Modified approach to spectral estimation for sinusoidal transform coding

In the continuing development of mobile telephony, demand for speech coders at ever lower bit-rates is resulting in increasing research interest in sinusoidal modeling as used by sinusoidal transform coding (STC) and other techniques. With STC, the parameters for voiced speech are the amplitudes, frequencies and phases of sinusoids derived from a high resolution short-term Fourier transform of speech segments performed at intervals of 20 to 30 ms. These parameters are traditionally derived from the short-term speech spectral envelope by peak-picking and cubic spline interpolation and are efficiently represented by the coefficients of an all-pole digital filter derived by a form of linear prediction. The accuracy of spectral estimation becomes increasingly important, as the coding method is adapted to lower and lower bit-rates. In this paper, discrete all-pole (DAP) modeling is applied to STC to improve the accuracy of the short-term spectral envelope for voiced speech. While providing more accurate spectra for voiced speech conforming well to an all-pole model, the DAP method is known to produce occasional over-resonance resulting in tonal artifacts.

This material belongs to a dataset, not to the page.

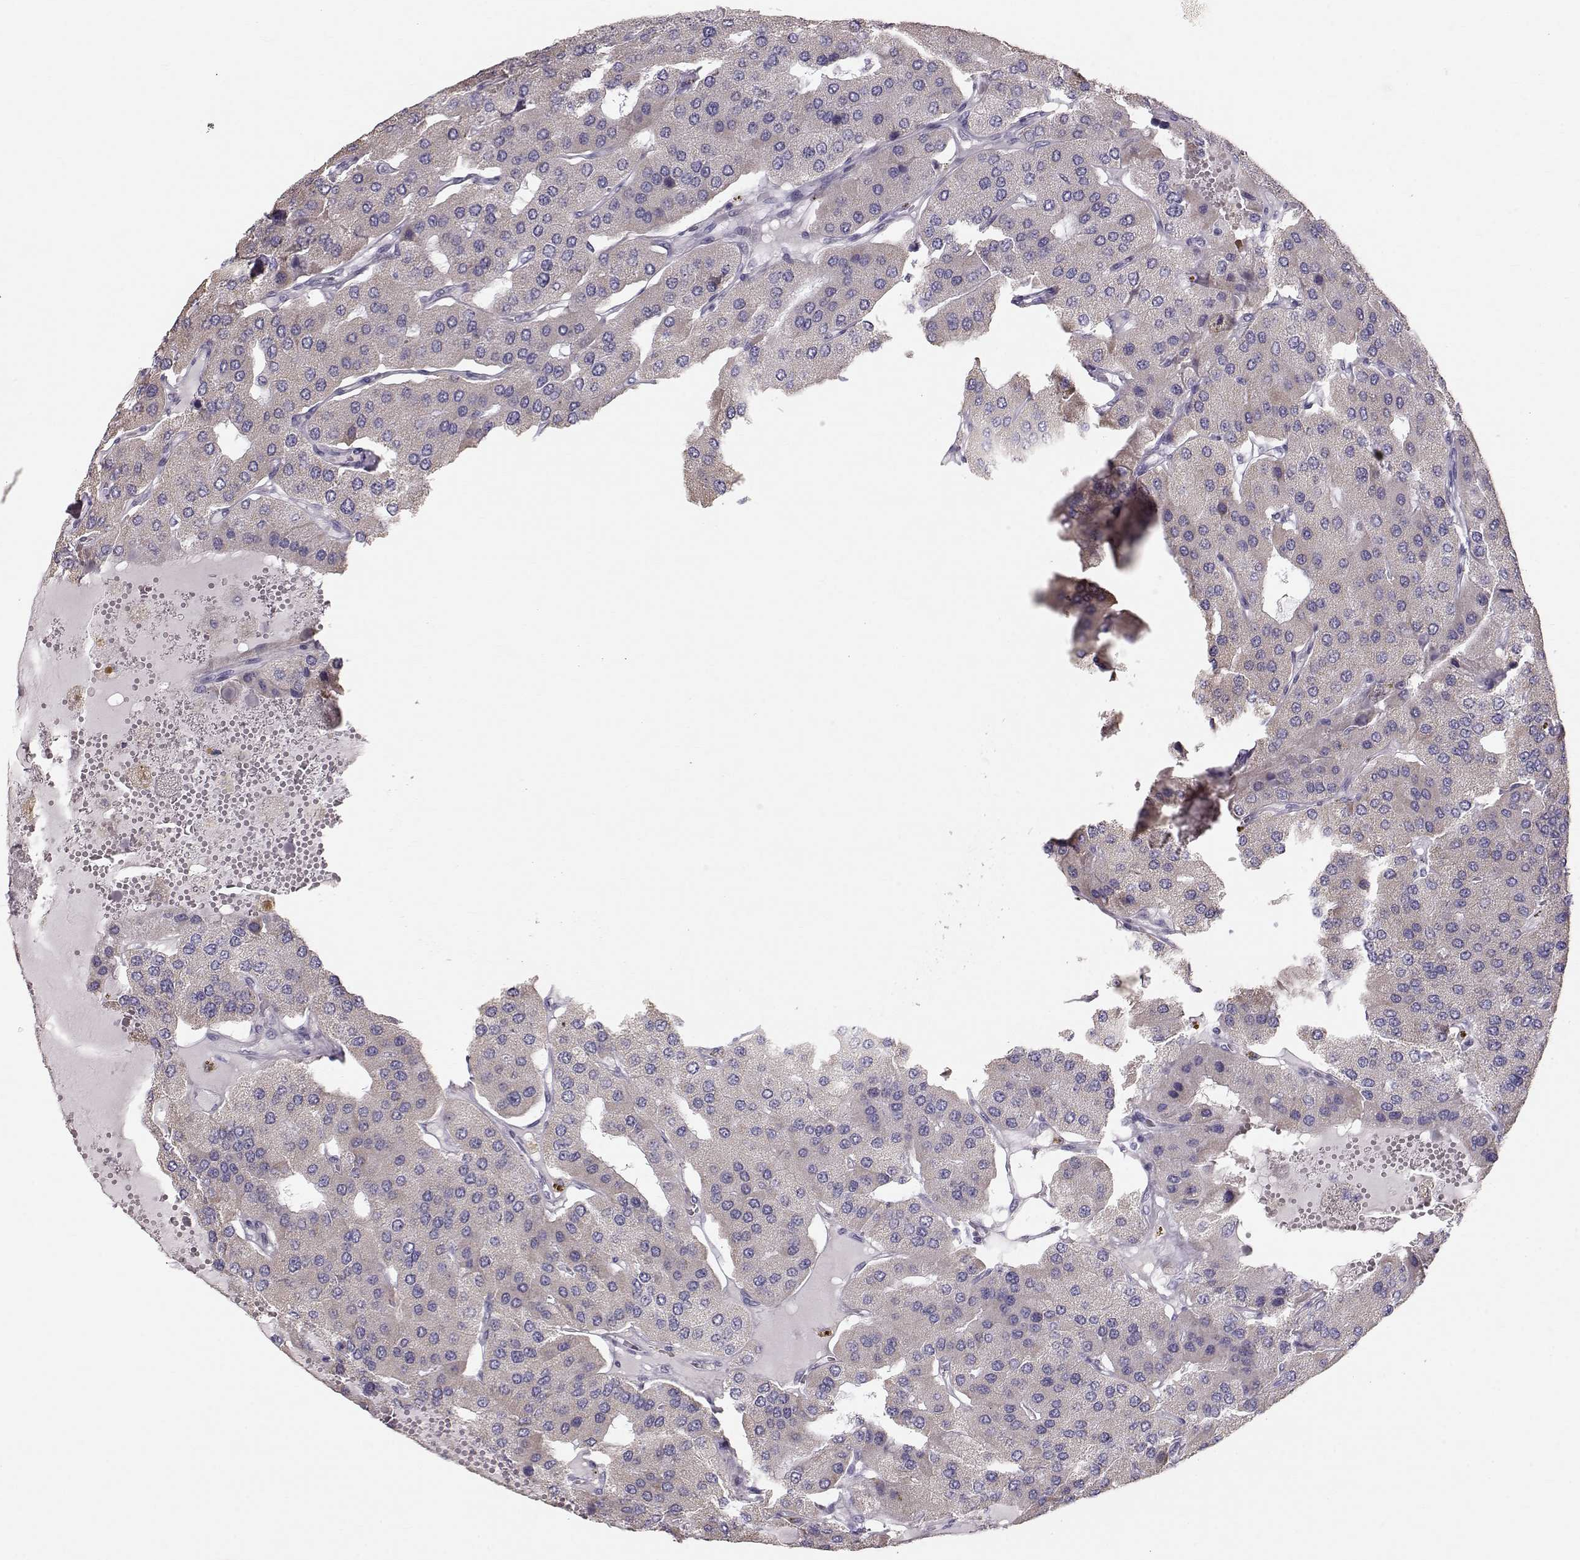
{"staining": {"intensity": "negative", "quantity": "none", "location": "none"}, "tissue": "parathyroid gland", "cell_type": "Glandular cells", "image_type": "normal", "snomed": [{"axis": "morphology", "description": "Normal tissue, NOS"}, {"axis": "morphology", "description": "Adenoma, NOS"}, {"axis": "topography", "description": "Parathyroid gland"}], "caption": "A high-resolution photomicrograph shows IHC staining of normal parathyroid gland, which displays no significant expression in glandular cells.", "gene": "POU1F1", "patient": {"sex": "female", "age": 86}}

Investigation of this distortion has led to the development of a modified approach to DAP modeling where the unvoiced region of a speech spectrum is represented by an averaged amplitude spectrum. Objective distortion measures and informal listening tests have demonstrated that the application of this modified form of DAP to STC can provide perceivable improvements in speech at bit-rates of 4 kbit/s and below.